Approximation of pseudohermitian structures via embeddings into spheres

TL;DR

This paper demonstrates that strictly pseudoconvex CR and pseudohermitian structures on compact manifolds can be approximated by structures embeddable into spheres, enabling better understanding and manipulation of their geometric properties.

Contribution

It introduces a method to approximate CR and pseudohermitian structures by embeddable structures into spheres, extending previous results and applying to Sasakian manifolds with preserved vector fields.

Findings

CR structures can be approximated by embeddable structures into spheres.

Pseudohermitian structures can be approximated by real analytic structures in the sphere.

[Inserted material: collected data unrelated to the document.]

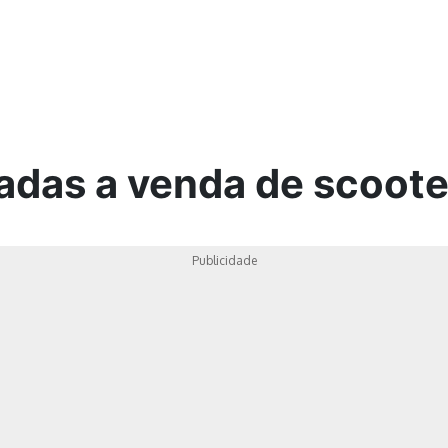
ica
adas a venda de scoote
Publicidade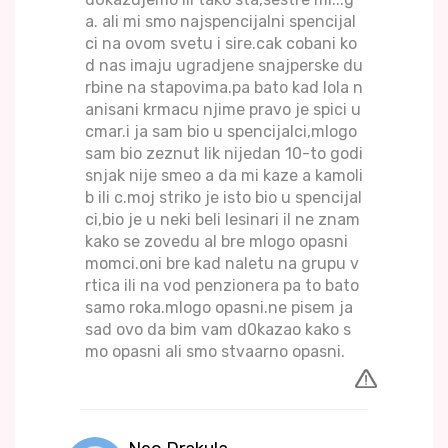
a. ali mi smo najspencijalni spencijal
ci na ovom svetu i sire.cak cobani ko
d nas imaju ugradjene snajperske du
rbine na stapovima.pa bato kad lola n
anisani krmacu njime pravo je spici u
cmar.i ja sam bio u spencijalci,mlogo
sam bio zeznut lik nijedan 10-to godi
snjak nije smeo a da mi kaze a kamoli
b ili c.moj striko je isto bio u spencijal
ci,bio je u neki beli lesinari il ne znam
kako se zovedu al bre mlogo opasni
momci.oni bre kad naletu na grupu v
rtica ili na vod penzionera pa to bato
samo roka.mlogo opasni.ne pisem ja
sad ovo da bim vam d0kazao kako s
mo opasni ali smo stvaarno opasni.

Approximation results apply to Sasakian manifolds, preserving certain vector fields.

Abstract

Let $(X,T^{1,0}X)$ be a compact strictly pseudoconvex CR manifold which is CR embeddable into the complex Euclidean space. We show that $T^{1,0}X$ can be approximated in $\mathscr{C}^\infty$-topology by a sequence of strictly pseudoconvex CR structures $\{\mathcal{V}^k\}_{k\in \mathbb N}$ such that each $(X,\mathcal{V}^k)$ is CR embeddable into the unit sphere of a complex Euclidean space. Furthermore, as a refinement of this statement, we show that given a one form $\alpha$ on $X$ such that $(X,T^{1,0}X,\alpha)$ is a pseudohermitian manifold we can approximate $(T^{1,0}X,\alpha)$ in $\mathscr{C}^\infty$-topology by a sequence of pseudohermitian structures $\{(\mathcal{V}^k,\alpha^k)\}_{k\in \mathbb N}$ on $X$ such that for each $k\in \mathbb N$ we have that $(X,\mathcal{V}^k,\alpha^k)$ is isomorphic to a real analytic pseudohermitian submanifold of a sphere. A similar result for the Sasakian case was obtained earlier by Loi-Placini. Let $(X,T^{1,0}X,\mathcal{T})$ be a compact Sasakian manifold, i.e. $\mathcal{T}$ is a transversal CR vector field and the one form $\alpha$ defined by $\alpha(\mathcal{T})=1$ and $\alpha(\operatorname{Re}T^{1,0}X)=0$ defines a pseudohermitian structure on $(X,T^{1,0}X)$. Loi-Placini showed that $(T^{1,0}X,\mathcal{T})$ can be smoothly approximated by a sequence of quasi-regular Sasakian structures $\{(\mathcal{V}^k,\mathcal{T}^k)\}_{k\in \mathbb N}$ on $X$ such that each $(X,\mathcal{V}^k,\mathcal{T}^k)$ admits a smooth equivariant CR embedding into a Sasakian sphere. Applying our methods to the Sasakian case we show that it is possible to approximate with a sequence of Sasakian structures having the form $\{(\mathcal{V}^k,\mathcal{T})\}_{k\in \mathbb N}$, i.e. we can keep the vector field $\mathcal{T}$. Further applications concerning Sasakian deformations, the embedding of domains into balls and local approximation results are provided.